Company leadership needs to take seven steps now to capture the benefits and minimize the risks of GenAI in software development.
- Picking the right GenAI coding assistant. Not all GenAI is created equal, and Engineering, Security and Legal teams should weigh in on the suitable tool.
- Block non-approved tools. Organizations that manage application access would be wise to exclude alternative GenAI tools.
- Train, support, and reinforce appropriate developer usage. This is important both to realize the productivity and developer satisfaction gains– recall the Developer interviewed who was hesitant to use GenAI despite the C-Suite direction. And it is also critical to minimize the intellectual property and security risks, for example by preventing sharing sensitive code with the GenAI tools.

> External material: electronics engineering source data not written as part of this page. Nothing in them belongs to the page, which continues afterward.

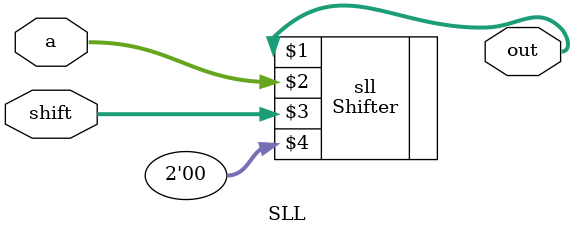
<source format=sv>
module SLL (
    input [15:0]a,
    input [3:0]shift,
    output [15:0]out
);
    
	Shifter sll(out, a, shift, 2'b00); 
	
	
/*     reg [15:0]stage[3:0];

    always@(*) begin
        case(shift[3])
            1'b0: stage[0] = a;
            1'b1: stage[0] = {a[7:0],8'b0};
            default: stage[0] = a;
        endcase // shift
        case(shift[2])
            1'b0: stage[1] = stage[0];
            1'b1: stage[1] = {stage[0][11:0],4'b0};
            default: stage[1] = stage[0];
        endcase // shift
        case(shift[1])
            1'b0: stage[2] = stage[1];
            1'b1: stage[2] = {stage[1][13:0],2'b0};
            default: stage[2] = stage[1];
        endcase // shift
        case(shift[0])
            1'b0: stage[3] = stage[2];
            1'b1: stage[3] = {stage[2][14:0],1'b0};
            default: stage[3] = stage[2];
        endcase // shift
    end

    assign out = stage[3];
 */
endmodule
</source>
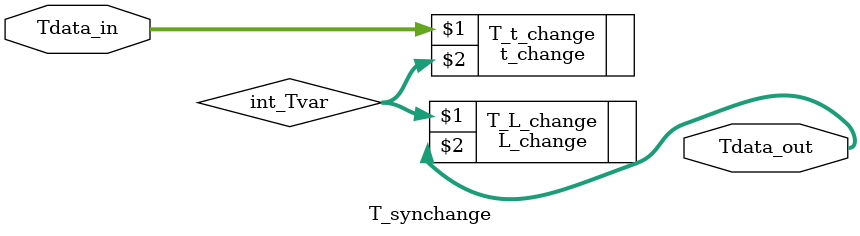
<source format=v>
/*******************lijingchao*********************
   ±¾Ä£¿éÊµÏÖT±ä»»£¬T±ä»»ÊÇt±ä»»ÓëL±ä»»µÄ×ÛºÏ£¬¼´¶Ô
   ÊäÈëÊý¾Ý½øÐÐt±ä»»£¬È»ºóÔÚ¶Ôt±ä»»µÄÊä³öÊý¾Ý½øÐÐL±ä
   »»£¬µÃµ½×îÖÕµÄÊä³öÊý¾Ý¡£
   ÊäÈëÊý¾Ý£ºTdata_in  32Î»¡£
   Êä³öÊý¾Ý£ºTdata_out 32Î»¡£
**************************************************/
module T_synchange(//input
                    Tdata_in,
                    //output
                    Tdata_out);
input[0:31] Tdata_in;
output[0:31] Tdata_out;

wire[0:31] int_Tvar;   //ÏßÍøÐÍµÄÖÐ¼ä±äÁ¿£¬Á¬½Ót±ä»»µÄÊä³öÓëL±ä»»µÄÊäÈë¡£

t_change T_t_change(Tdata_in,int_Tvar);  //t±ä»»µÄÊµÀý»¯Ä£¿é¡£
L_change T_L_change(int_Tvar,Tdata_out); //L±ä»»µÄÊµÀý»¯Ä£¿é¡£

endmodule
</source>
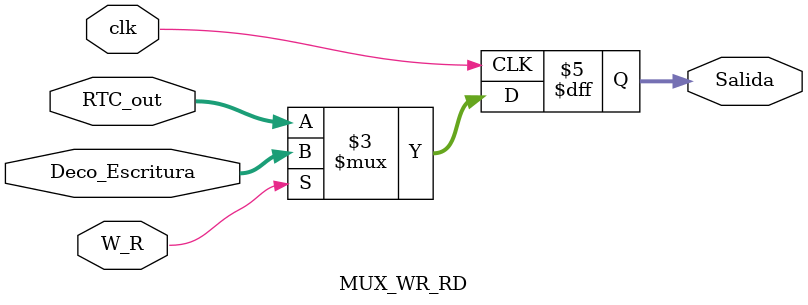
<source format=v>
`timescale 1ns / 1ps
module MUX_WR_RD (
    input [7:0] Deco_Escritura,
	 input [7:0] RTC_out,
	 input W_R,
	 input clk,
	 output reg [7:0] Salida
    );

   always @(posedge clk)
      if (W_R)
         Salida <= Deco_Escritura ;
      else
         Salida <= RTC_out;
endmodule

</source>
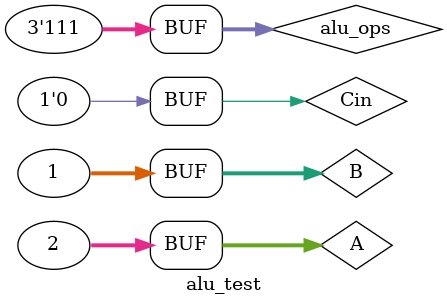
<source format=v>
`timescale 1ns / 1ns


module alu_test();
    wire [31:0] S;
    wire z,Cout;
    reg [31:0] A;
    reg [31:0] B;
    reg Cin;
    reg [2:0] alu_ops;
    
    alu ALUTESTER(S,z,Cout,A,B,Cin,alu_ops);
    
    initial
    begin
        #0
        Cin=0;
        A=32'h0002;
        B=32'h0001;
        alu_ops=3'b000;
        #20
        alu_ops=3'b001;
        #20
        alu_ops=3'b010;
        #20
        alu_ops=3'b011;
        #20
        alu_ops=3'b100;
        #20
        alu_ops=3'b101;
        #20
        alu_ops=3'b110;
        #20
        alu_ops=3'b111;
    end
endmodule

</source>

- Ensure security tooling and investment is sufficiently rigorous for the company’s size and stage. As noted above, despite 100% of Enterprise organizations having some security tooling, the average number of security warnings is in the thousands. Developers need proper tooling and dedicated roadmap time to remediate the findings. We know one leading enterprise software organization who made significant improvements by implementing security tooling and carrying out remediation over one quarter, leading to significant improvements.
- Measure the level of generated AI in the code. Not only should the overall levels of GenAI code be measured, but it should be broken out by product, team and developer, and even GenAI included in the third party code that is adopted. In other words, create a GBOM (TM)– a GenerativeAI Bill of Materials (TM)– to complement the existing Software Bill of Materials (SBOM) for Open Source.
- Monitor regulatory and legal trends carefully. As noted above, we expect GenAI legal issues to mirror and potentially exceed the risks associated with Open Source. Companies need to be thinking now about how they’ll prepare for potential litigation and regulatory requirements.
- Be a good Open Source steward. This addresses both the legal / intellectual property risk and the ethical risk. This includes abiding by the licensing terms of Open Source projects used today, and also by contributing back to Open Source projects. That contribution can take the form of financial support and or dedicated Engineering time to support the project, at a level proportional to the organization’s stage and Open Source usage. We believe these good-faith efforts today will mitigate the legal risk tomorrow.
As much as GenAI usage in code has exploded in the past 18 months, we are only at the beginning of the transformation of software development through GenAI.
By taking action now, companies can reap the rewards for their teams and their business outcomes while minimizing the known and unknown risks.